Privacy Architecture
Privacy in Quira is not a feature — it is an architectural constraint. Every subsystem is designed under the principle of data minimization: collect only what is needed, store it locally, encrypt it at rest with forward secrecy, and never transmit it without explicit consent.
Local-first storage
All browsing data — history, Context Graph, bookmarks, passwords, form data — is stored exclusively on the user's device. There is no cloud sync by default.
- SQLite + SQLCipher — AES-256 encryption at rest for all structured data
- Per-profile keys — Each browser profile has its own master key derived from the OS keychain
- Embedding independent encryption — Semantic embeddings are encrypted with a separate key from the main database, so compromising one does not expose the other
- Secure deletion — Deleted data is overwritten with random bytes, not just unlinked
Cryptographic architecture
Quira goes beyond standard encryption-at-rest with several cryptographic innovations designed specifically for knowledge graph protection. For state-dependent graduated encryption (four protection classes tied to authentication state), see Knowledge Protection Classes (KPC).
| Technique | What it protects | How it works |
|---|---|---|
| Forward secrecy at rest | Past data after key compromise | Epoch-based key rotation. Old epoch keys are securely erased. Forensic access to current key cannot decrypt past epochs. |
| Threshold encryption | Single-point-of-failure key management | Shamir Secret Sharing (3-of-5). Master key is split across device, cloud backup, recovery phrase, biometric, and hardware key. Any 3 reconstruct the key. |
| Verifiable deletion | User trust in data removal | Cryptographic proof that deleted data is irrecoverable — the encryption key for that data segment is provably destroyed. |
| Differential privacy | Graph queries leaking patterns | Calibrated noise injection on aggregate queries. Individual browsing patterns cannot be reconstructed from query results. |
Post-quantum readiness
Phase 3 (2027) will introduce hybrid post-quantum key exchange (ML-KEM / Kyber) alongside X25519 for future-proofing against quantum attacks on stored data.
Temporal security
Quira treats time as a security dimension. Permissions and data access are not static — they decay, expire, and self-destruct.

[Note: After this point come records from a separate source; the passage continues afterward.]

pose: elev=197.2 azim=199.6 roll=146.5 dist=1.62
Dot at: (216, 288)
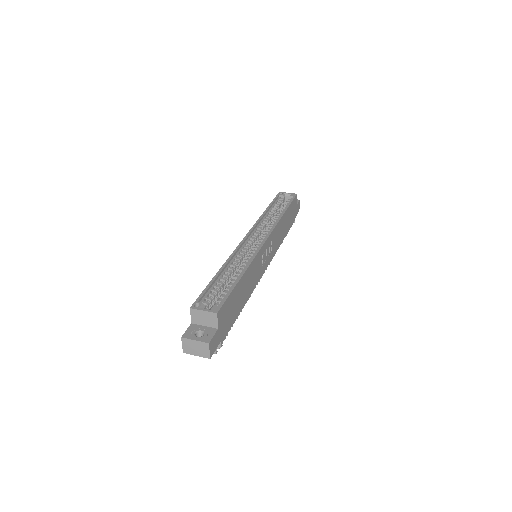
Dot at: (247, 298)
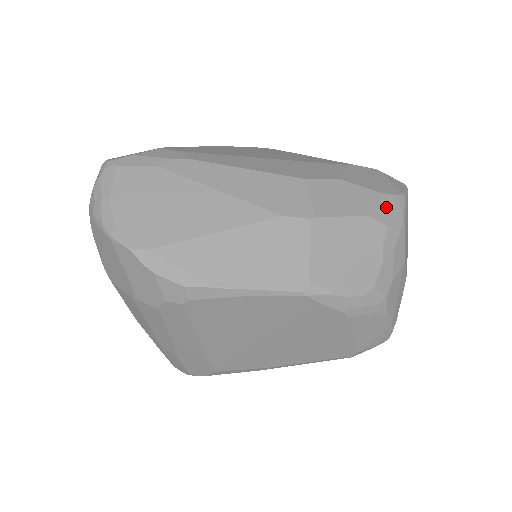
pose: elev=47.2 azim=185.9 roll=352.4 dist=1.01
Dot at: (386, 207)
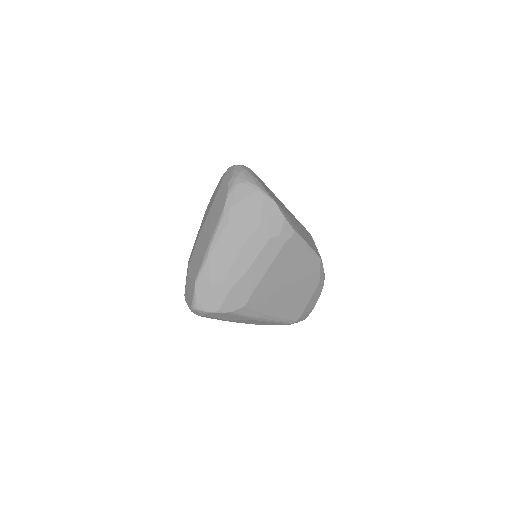
Dot at: occluded
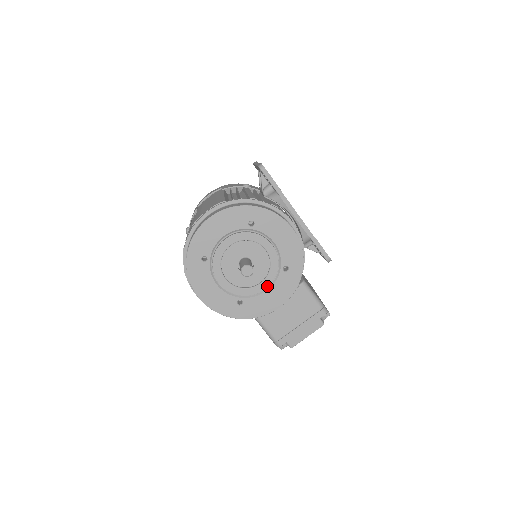
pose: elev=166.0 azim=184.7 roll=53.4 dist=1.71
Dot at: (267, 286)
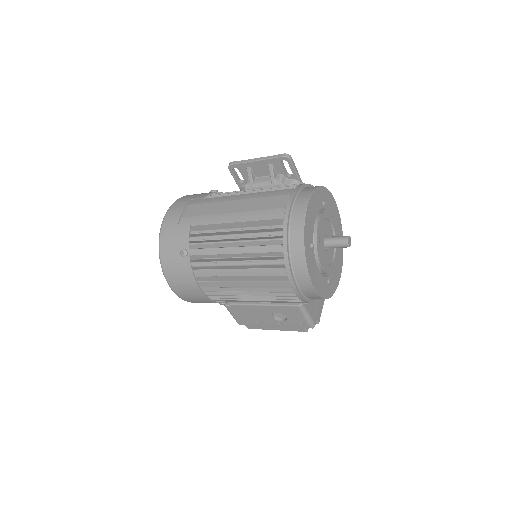
Dot at: occluded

| Mechanism | Purpose | Example |
|---|---|---|
| Permission decay | Prevent stale grants accumulating risk | A plugin's read:nodes token auto-expires after 24 hours unless renewed |
| Session amnesia | Limit temporal correlation attacks | Context Graph queries in Strict mode only return data from the current session |
| Dead man's switch | Protect data if user is incapacitated | If no unlock within N days, graph is cryptographically sealed (configurable) |
| Forward-secret sessions | Prevent retroactive session reconstruction | Each browsing session derives ephemeral keys; session data cannot be decrypted after session ends |
Anti-tracking measures
Quira implements multiple anti-tracking layers that work together:
| Technique | What it blocks |
|---|---|
| Cookie partitioning | Third-party cookies isolated per first-party origin |
| Storage partitioning | localStorage, IndexedDB, Cache API isolated per origin pair |
| Fingerprint resistance | Canvas, WebGL, AudioContext, font enumeration noise injection |
| Referrer trimming | Cross-origin referrers stripped to origin-only |
| Bounce tracking protection | Detects and blocks redirect-based tracking chains |
Hardware-software co-design
Quira is designed to leverage hardware security features when available, with graceful fallback to software-only protection.
| Hardware feature | Quira usage | Fallback |
|---|---|---|
| TEE (Intel SGX / ARM TrustZone) | AI inference in isolated enclave — model weights and graph data never exposed to main OS | Process-level isolation with encrypted memory pages |
| Secure Enclave / TPM | Master key derivation and storage; biometric unlock binding | OS keychain with PBKDF2 derivation |
| Memory encryption (Intel TME / AMD SME) | Per-tab memory encryption — compromising one tab's memory region does not expose others | Address space randomization (ASLR) |
Privacy modes
Quira offers graduated privacy modes that users can set globally or per Context Space:
| Mode | Context Graph | AI | Network | Temporal |
|---|---|---|---|---|
| Standard | Full capture | Local | Normal + tracker blocking | Configurable retention |
| Strict | Titles only | Local only | Aggressive filtering, no WebRTC | Session-only data |
| Incognito | Disabled | Disabled | Tor-ready (optional) | RAM-only, zero persistence |
| Lockdown | Disabled | Disabled | Tor + JIT disabled | Panic wipe on trigger phrase |
Context Lockdown Mode
Lockdown Mode is designed for journalists, activists, and users in hostile environments. It disables JavaScript JIT compilation, restricts all network to Tor circuits, runs Context Graph in RAM-only mode, and supports a panic wipe triggered by a configurable key combination.